= TEXT =
········

The Green Bay Packers won the Super Bowl ten years ago this weekend.
After which newly-elected Wisconsin GOP Governor Scott Walker quickly destroyed the joyous, unifying statewide vibe when he 'dropped [his Act 10] bomb' on unionized teachers and other essential public sector employees to curry favor with anti-union donors.
And to fuel what would ultimately be his historically-short and flawed 2015 presidential bid.
But Walker was riding high in 2011 and had no use for modesty when caught bragging about Act 10 to a caller he thought was the influential anti-union billionaire David Koch:
This is an exciting time. This is — you know, I told my cabinet, I had a dinner the Sunday, or excuse me, the Monday right after the 6th. Came home from the Super Bowl where the Packers won, and that Monday night I had all of my cabinet over to the residence for dinner. Talked about what we were gonna do, how we were gonna do it. We’d already kinda built plans up, but it was kind of the last hurrah before we dropped the bomb. And I stood up and I pulled out a picture of Ronald Reagan, and I said, you know, this may seem a little melodramatic, but 30 years ago, Ronald Reagan, whose 100th birthday we just celebrated the day before, had one of the most defining moments of his political career, not just his presidency, when he fired the air-traffic controllers. And, uh, I said, to me that moment was more important than just for labor relations or even the federal budget, that was the first crack in the Berlin Wall and the fall of Communism because from that point forward, the Soviets and the Communists knew that Ronald Reagan wasn’t a pushover. And, uh, I said this may not have as broad of world implications, but in Wisconsin’s history — little did I know how big it would be nationally — in Wisconsin’s history, I said this is our moment, this is our time to change the course of history.

········

= MATERIAL PROVIDED =

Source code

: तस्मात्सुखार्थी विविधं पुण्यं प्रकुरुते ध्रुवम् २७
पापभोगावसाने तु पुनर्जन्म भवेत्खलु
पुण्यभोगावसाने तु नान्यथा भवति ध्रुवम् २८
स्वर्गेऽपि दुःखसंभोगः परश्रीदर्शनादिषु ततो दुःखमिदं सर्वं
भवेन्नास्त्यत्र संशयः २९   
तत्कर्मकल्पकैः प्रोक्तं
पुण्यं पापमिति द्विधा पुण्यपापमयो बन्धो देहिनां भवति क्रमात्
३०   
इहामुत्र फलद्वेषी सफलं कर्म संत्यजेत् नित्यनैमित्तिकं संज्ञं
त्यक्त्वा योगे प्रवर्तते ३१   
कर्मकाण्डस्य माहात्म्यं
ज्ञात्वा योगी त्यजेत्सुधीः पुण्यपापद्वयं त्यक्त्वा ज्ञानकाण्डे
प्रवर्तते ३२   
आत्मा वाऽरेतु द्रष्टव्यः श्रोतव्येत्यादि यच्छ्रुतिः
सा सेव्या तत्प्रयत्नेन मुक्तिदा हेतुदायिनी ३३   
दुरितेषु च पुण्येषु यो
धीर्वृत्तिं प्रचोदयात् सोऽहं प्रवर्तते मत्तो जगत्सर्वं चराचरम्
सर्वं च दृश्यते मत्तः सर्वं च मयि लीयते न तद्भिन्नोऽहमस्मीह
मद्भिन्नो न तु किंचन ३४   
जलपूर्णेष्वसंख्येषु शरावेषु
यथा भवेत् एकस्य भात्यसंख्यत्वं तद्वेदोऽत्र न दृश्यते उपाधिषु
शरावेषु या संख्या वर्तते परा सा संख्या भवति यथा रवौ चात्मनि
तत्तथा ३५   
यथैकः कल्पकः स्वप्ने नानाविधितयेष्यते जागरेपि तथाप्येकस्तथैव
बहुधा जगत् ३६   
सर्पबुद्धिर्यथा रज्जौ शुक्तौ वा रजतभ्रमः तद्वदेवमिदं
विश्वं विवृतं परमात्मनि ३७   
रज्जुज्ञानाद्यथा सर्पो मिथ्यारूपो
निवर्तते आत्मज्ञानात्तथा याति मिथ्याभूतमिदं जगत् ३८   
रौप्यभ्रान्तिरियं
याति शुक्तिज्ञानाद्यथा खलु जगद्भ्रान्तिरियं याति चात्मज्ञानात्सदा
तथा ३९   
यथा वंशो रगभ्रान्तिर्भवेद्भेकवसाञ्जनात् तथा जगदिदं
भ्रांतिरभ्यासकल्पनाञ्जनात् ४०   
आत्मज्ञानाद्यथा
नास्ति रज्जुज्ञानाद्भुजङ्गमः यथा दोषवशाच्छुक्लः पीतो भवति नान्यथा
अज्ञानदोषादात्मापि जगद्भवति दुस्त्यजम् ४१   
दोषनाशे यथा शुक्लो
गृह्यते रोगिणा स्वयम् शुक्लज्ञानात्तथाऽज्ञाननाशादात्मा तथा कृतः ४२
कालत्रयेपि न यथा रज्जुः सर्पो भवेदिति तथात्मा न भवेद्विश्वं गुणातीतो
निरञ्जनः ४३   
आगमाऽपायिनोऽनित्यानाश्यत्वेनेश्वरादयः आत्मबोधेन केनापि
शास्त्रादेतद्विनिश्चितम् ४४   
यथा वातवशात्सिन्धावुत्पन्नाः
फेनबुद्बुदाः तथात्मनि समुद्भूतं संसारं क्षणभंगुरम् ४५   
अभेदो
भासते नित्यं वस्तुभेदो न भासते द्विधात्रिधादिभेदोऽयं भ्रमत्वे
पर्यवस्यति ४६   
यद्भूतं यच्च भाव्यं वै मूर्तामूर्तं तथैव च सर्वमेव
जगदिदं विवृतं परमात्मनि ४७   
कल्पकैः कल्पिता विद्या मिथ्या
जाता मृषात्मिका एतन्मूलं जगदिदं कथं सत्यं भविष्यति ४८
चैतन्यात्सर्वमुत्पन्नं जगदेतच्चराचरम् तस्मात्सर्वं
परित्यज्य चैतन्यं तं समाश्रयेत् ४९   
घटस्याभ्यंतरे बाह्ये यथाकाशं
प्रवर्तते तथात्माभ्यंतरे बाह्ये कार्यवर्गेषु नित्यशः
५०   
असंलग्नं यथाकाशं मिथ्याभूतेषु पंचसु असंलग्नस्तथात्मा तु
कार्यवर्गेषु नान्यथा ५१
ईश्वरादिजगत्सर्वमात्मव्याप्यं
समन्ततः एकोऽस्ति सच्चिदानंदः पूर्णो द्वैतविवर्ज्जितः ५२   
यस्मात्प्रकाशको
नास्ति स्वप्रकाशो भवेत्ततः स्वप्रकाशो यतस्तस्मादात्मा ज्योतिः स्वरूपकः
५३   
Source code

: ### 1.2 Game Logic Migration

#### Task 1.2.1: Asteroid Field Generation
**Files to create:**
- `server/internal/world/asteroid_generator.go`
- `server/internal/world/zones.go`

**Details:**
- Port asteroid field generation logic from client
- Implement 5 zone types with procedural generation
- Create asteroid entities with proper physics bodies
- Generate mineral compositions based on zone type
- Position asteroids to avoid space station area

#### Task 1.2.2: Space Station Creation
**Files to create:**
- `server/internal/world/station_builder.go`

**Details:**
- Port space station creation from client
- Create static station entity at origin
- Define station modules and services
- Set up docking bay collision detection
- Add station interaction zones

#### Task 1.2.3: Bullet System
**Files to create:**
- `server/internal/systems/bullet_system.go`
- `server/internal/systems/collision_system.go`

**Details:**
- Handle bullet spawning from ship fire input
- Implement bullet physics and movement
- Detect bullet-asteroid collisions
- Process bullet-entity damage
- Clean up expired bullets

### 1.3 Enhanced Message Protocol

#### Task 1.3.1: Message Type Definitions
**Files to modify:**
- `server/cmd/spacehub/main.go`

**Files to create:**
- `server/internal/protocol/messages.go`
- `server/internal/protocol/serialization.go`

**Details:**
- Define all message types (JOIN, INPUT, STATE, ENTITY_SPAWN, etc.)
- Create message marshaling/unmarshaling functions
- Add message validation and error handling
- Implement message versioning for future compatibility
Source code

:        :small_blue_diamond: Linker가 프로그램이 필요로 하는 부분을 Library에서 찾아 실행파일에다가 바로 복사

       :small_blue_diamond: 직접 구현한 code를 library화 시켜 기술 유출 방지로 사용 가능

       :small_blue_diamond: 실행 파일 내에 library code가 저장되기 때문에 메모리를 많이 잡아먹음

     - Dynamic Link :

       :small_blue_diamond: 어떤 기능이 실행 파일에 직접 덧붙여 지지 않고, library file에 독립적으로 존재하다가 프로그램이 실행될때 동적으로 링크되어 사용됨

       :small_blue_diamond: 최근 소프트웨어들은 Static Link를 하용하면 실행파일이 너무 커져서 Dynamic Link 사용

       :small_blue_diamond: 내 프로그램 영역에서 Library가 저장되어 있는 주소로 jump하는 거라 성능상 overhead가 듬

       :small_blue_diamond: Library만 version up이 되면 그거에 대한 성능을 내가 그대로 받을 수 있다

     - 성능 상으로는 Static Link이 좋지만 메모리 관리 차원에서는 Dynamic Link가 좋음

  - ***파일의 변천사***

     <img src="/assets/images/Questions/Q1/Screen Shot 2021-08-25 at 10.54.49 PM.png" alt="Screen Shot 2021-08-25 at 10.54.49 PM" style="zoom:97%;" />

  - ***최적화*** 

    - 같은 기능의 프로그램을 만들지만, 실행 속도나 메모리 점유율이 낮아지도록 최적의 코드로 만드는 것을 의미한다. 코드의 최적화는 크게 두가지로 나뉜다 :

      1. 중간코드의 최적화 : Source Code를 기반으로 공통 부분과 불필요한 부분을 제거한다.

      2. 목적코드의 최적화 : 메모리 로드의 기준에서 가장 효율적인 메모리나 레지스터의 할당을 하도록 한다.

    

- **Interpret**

········

= TASKS AND EXERCISES =
A – Return the part of the Act 10 text starting with "After which newly-elected" and going on through "with anti-union donors.".
B – According to the Act 10 text, who did Walker believe was on the phone when he bragged about Act 10?
You can complete the work here without the entries.

= ANSWERS BY ITEM NUMBER =
A –
After which newly-elected Wisconsin GOP Governor Scott Walker quickly destroyed the joyous, unifying statewide vibe when he 'dropped [his Act 10] bomb' on unionized teachers and other essential public sector employees to curry favor with anti-union donors.

B – He believed the caller was David Koch, the influential anti-union billionaire.